Specifying Custom Node Types in a DAG

Introduction

In this small vignette, we give a detailed explanation on how to define custom functions that can be used in the type argument of node() or node_td() calls. Although simDAG includes a large number of different node types that can be used in this argument directly, it also allows the user to pass any function to this argument, as long as that function meets some limited criteria (as described below). This is an advanced feature that most users probably don’t need for standard simulation studies. We strongly recommend reading the documentation and the other vignettes first, because this vignette assumes that the reader is already familiar with the simDAG syntax and general features.

The support for custom functions in type allows users to create root nodes, child nodes or time-dependent nodes that are not directly implemented in this package. By doing so, users may create data with any functional dependence they can think of. The requirements for each node type are listed below. Some simple examples for each node type are given in each section. If you think that your custom node type might be useful to others, please contact the maintainer of this package via the supplied e-mail address or github and we might add it to this package.

library(simDAG)

set.seed(1234)

Root Nodes

Requirements

Any function that generates some vector of size n with n==nrow(data), or a data.frame() with as many rows as the current data can be used as a child node. The only requirement is:

1.) The function should have an argument called n which controls how many samples to generate.

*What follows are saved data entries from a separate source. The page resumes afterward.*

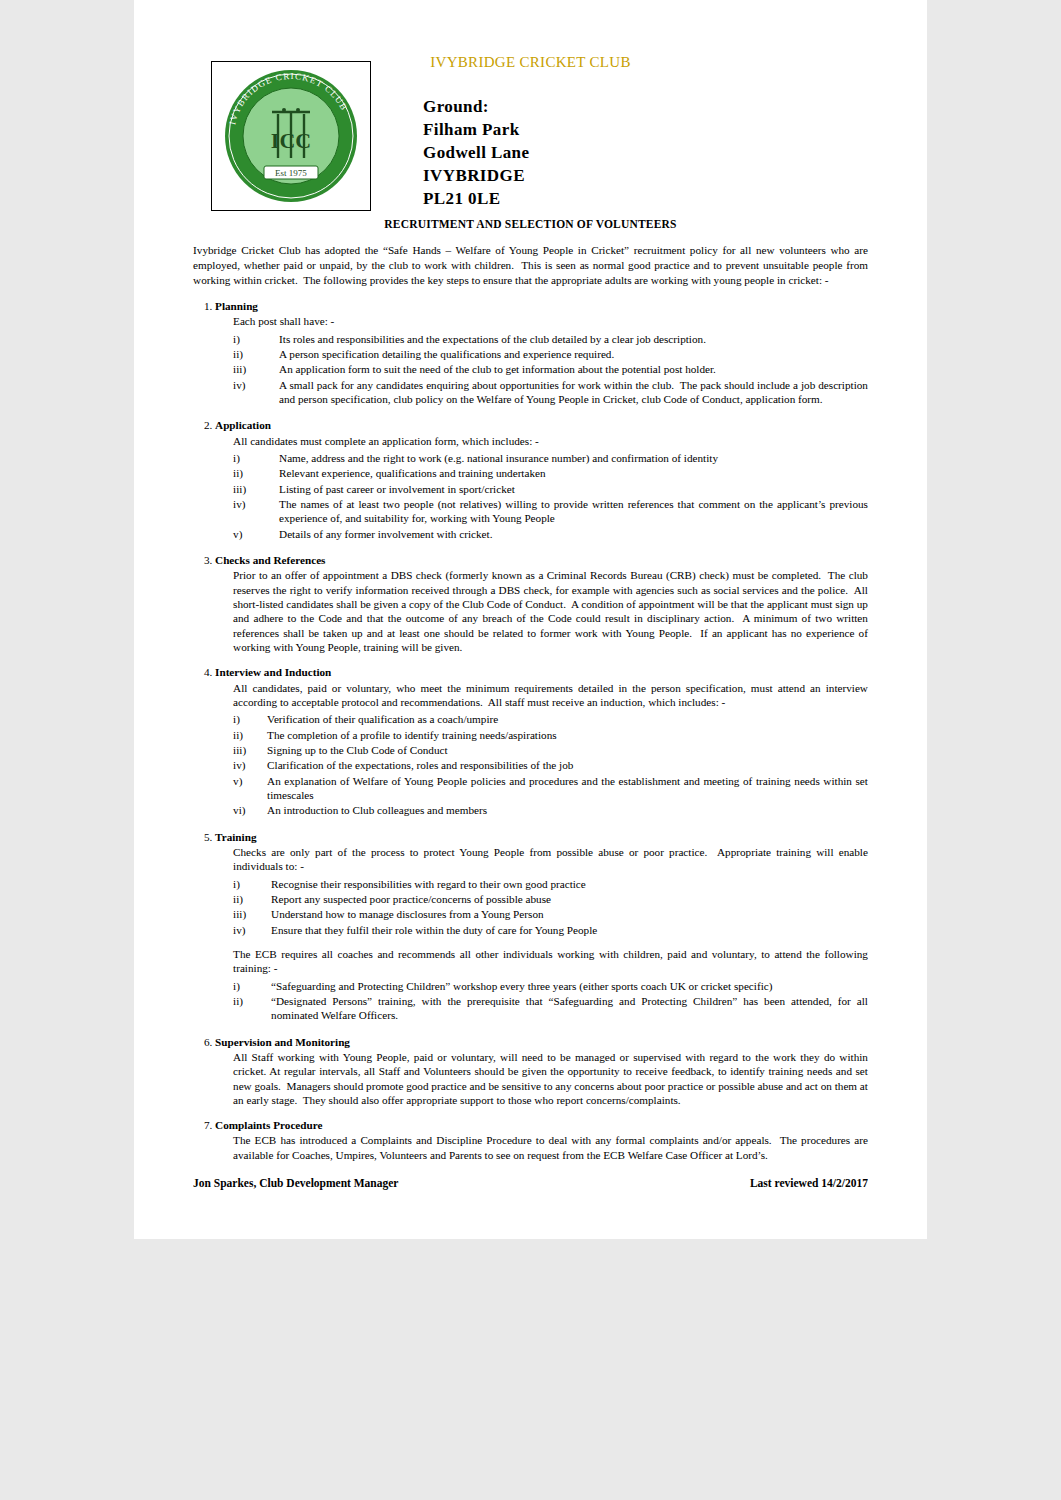IVYBRIDGE CRICKET CLUB
IVYBRIDGE CRICKET CLUB ICC Est 1975
Ground:
Filham Park
Godwell Lane
IVYBRIDGE
PL21 0LE
RECRUITMENT AND SELECTION OF VOLUNTEERS
Ivybridge Cricket Club has adopted the “Safe Hands – Welfare of Young People in Cricket” recruitment policy for all new volunteers who are employed, whether paid or unpaid, by the club to work with children. This is seen as normal good practice and to prevent unsuitable people from working within cricket. The following provides the key steps to ensure that the appropriate adults are working with young people in cricket: -
Planning
Each post shall have: -
| i) | Its roles and responsibilities and the expectations of the club detailed by a clear job description. |
| ii) | A person specification detailing the qualifications and experience required. |
| iii) | An application form to suit the need of the club to get information about the potential post holder. |
| iv) | A small pack for any candidates enquiring about opportunities for work within the club. The pack should include a job description and person specification, club policy on the Welfare of Young People in Cricket, club Code of Conduct, application form. |
Application
All candidates must complete an application form, which includes: -
| i) | Name, address and the right to work (e.g. national insurance number) and confirmation of identity |
| ii) | Relevant experience, qualifications and training undertaken |
| iii) | Listing of past career or involvement in sport/cricket |
| iv) | The names of at least two people (not relatives) willing to provide written references that comment on the applicant’s previous experience of, and suitability for, working with Young People |
| v) | Details of any former involvement with cricket. |
Checks and References
Prior to an offer of appointment a DBS check (formerly known as a Criminal Records Bureau (CRB) check) must be completed. The club reserves the right to verify information received through a DBS check, for example with agencies such as social services and the police. All short-listed candidates shall be given a copy of the Club Code of Conduct. A condition of appointment will be that the applicant must sign up and adhere to the Code and that the outcome of any breach of the Code could result in disciplinary action. A minimum of two written references shall be taken up and at least one should be related to former work with Young People. If an applicant has no experience of working with Young People, training will be given.
Interview and Induction
All candidates, paid or voluntary, who meet the minimum requirements detailed in the person specification, must attend an interview according to acceptable protocol and recommendations. All staff must receive an induction, which includes: -
| i) | Verification of their qualification as a coach/umpire |
| ii) | The completion of a profile to identify training needs/aspirations |
| iii) | Signing up to the Club Code of Conduct |
| iv) | Clarification of the expectations, roles and responsibilities of the job |
| v) | An explanation of Welfare of Young People policies and procedures and the establishment and meeting of training needs within set timescales |
| vi) | An introduction to Club colleagues and members |
Training
Checks are only part of the process to protect Young People from possible abuse or poor practice. Appropriate training will enable individuals to: -
| i) | Recognise their responsibilities with regard to their own good practice |
| ii) | Report any suspected poor practice/concerns of possible abuse |
| iii) | Understand how to manage disclosures from a Young Person |
| iv) | Ensure that they fulfil their role within the duty of care for Young People |
The ECB requires all coaches and recommends all other individuals working with children, paid and voluntary, to attend the following training: -
| i) | “Safeguarding and Protecting Children” workshop every three years (either sports coach UK or cricket specific) |
| ii) | “Designated Persons” training, with the prerequisite that “Safeguarding and Protecting Children” has been attended, for all nominated Welfare Officers. |
Supervision and Monitoring
All Staff working with Young People, paid or voluntary, will need to be managed or supervised with regard to the work they do within cricket. At regular intervals, all Staff and Volunteers should be given the opportunity to receive feedback, to identify training needs and set new goals. Managers should promote good practice and be sensitive to any concerns about poor practice or possible abuse and act on them at an early stage. They should also offer appropriate support to those who report concerns/complaints.
Complaints Procedure
The ECB has introduced a Complaints and Discipline Procedure to deal with any formal complaints and/or appeals. The procedures are available for Coaches, Umpires, Volunteers and Parents to see on request from the ECB Welfare Case Officer at Lord’s.
Jon Sparkes, Club Development Manager Last reviewed 14/2/2017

Some examples that are already implemented in R outside of this package are stats::rnorm(), stats::rgamma() and stats::rbeta(). The function may take any amount of further arguments, which will be passed through the three-dot (...) syntax. Note that whenever the supplied function produces a data.frame() (or similar object), the user has to ensure that the included columns are named properly.

Examples

Using external functions that fulfill the requirements which are already defined by some other package can be done this way:

dag <- empty_dag() +
  node("A", type="rgamma", shape=0.1, rate=2) +
  node("B", type="rbeta", shape1=2, shape2=0.3)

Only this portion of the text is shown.